A terrible thing happened regarding quince last year. Because I love quince, but have no way to fit a tree into my garden, I planted one in my parents’ garden in 2010. Last year, the tree bore the first fruits and quite a few of them. My parents dutifully picked them in the autumn and put them on the window sill in the kitchen to ripen. However, because the quince remained stubbornly hard as stone, after some weeks, they threw the fruits away. The sad thing is, there was nothing wrong with the quince: in our climate they never ripen into a soft, juicy fruit and will always require cooking to be enjoyable.
In this recipe, quinces are poached in red wine with orange zest and spices for almost two hours wich results in pink, perfumed and soft flesh. The poaching is done in the oven which means that even though it takes long, you do not need to hover over a pan on the stove. The recipe recommended baking the quince for two hours, but mine where completely soft after 1,5 hours – I guess it has to do with the quince you start with.
Prepared in this way, the quince can be enjoyed in a number of ways – for dessert, with yogurt, as a side dish (especially nice with winter squash based main dishes) or in a salad. And don’t forget the fragrant poaching liquid – reduced a little, it can be poured over anything from your morning porridge to ice cream.
========================
[USING THE INFORMATION]
**1)** From the quince text, list every way it says the prepared quince can be enjoyed.
**2)** Decide whether each statement agrees with the quince text. Answer yes or no, and support each answer with the deciding words quoted from the text.
(a) The writer planted the quince tree in the writer's own garden.
(b) The quinces are poached on the stove.
(c) The writer's quinces were fully soft before the recommended two hours had passed.
**3)** Carry on the quince text from its last sentence.

[DATA SHOWN]
========================
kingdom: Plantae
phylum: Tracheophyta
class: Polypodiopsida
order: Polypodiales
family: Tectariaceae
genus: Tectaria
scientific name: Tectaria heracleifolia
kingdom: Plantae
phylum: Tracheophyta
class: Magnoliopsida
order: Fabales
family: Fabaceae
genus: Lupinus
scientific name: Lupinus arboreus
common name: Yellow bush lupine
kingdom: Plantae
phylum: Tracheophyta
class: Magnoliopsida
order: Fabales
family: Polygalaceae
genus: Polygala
========================
[EXERCISE RESPONSES]
**1)**
- For dessert
- With yogurt
- As a side dish (especially nice with winter squash based main dishes)
- In a salad

**2)**
(a) No: "have no way to fit a tree into my garden, I planted one in my parents’ garden in 2010."
(b) No: "The poaching is done in the oven"
(c) Yes: "mine where completely soft after 1,5 hours"

**3)**
In this salad the quince is paired with an assortment of winter greens (more on how we grow them here), blue veined cheese and toasted walnuts. Some of the poaching liquid is whisked into the dressing to tie the whole thing together. And “the whole thing” is perhaps the most luxurious winter salad possible, a little sprinkling of Ottolenghi magic to brighten a January day. I had the salad for lunch today and felt so content and at peace with the world afterwards that it was difficult to get back to work.
Note: I had 3 quinces so used them all, even though the recipe calls for just 2. There is enough liquid for poaching more than the stipulated two so that you can have some left for other dishes as well- just saying…
Winter greens and poached quince salad
Adapted from Yotam Ottolenghi: Plenty
400 ml (1 ¾ cup) water
300 g (1 ½ cup) sugar
15 black pepper corns
4 strips of orange zest (from an untreated orange, preferably)
2 bay leaves
juice of ½ lemon
200 ml (¾ cup + 2 tablespoons) red wine
2 medium quinces
1 tsp grain mustard
2 tsp cider vinegar
4 tbsp olive oil
¼ tsp salt
80 g mixed leaves (preferably a mix of bitter leaves, such as radicchio or dandelion, and some peppery leaves such as mustard (mizuna, rocket) and watrcress)
120 g mild blue veined cheese, such as Dolcelatte
60 g (2 ounces) walnuts, lightly toasted
Preheat the oven to 140 degrees Celsius (280 F). Take a heavy pan with a tight-fitting lid, that you can put in the oven (I used my large cast iron Le Creuset pan). Put water, sugar, pepper, orange zest, bay leaves, lemon juice and wine in the pan and bring to the boil on the stove. Stir until the sugar dissolves.
Meanwhile prepare the quinces. Peel the fruits (reserving the skins) and cut them into quarters. Remove the core and keep that, too. Cut each quarter into half lengthways. Place the quince segments plus peels and cores in the pan, cover and put the pan in the preehated oven. After 1,5 hours, try piercing the quince with a knife to see whether it is completely tender. If not, return to the oven for another half an hour. Remove from the oven and let cool completely, uncovered.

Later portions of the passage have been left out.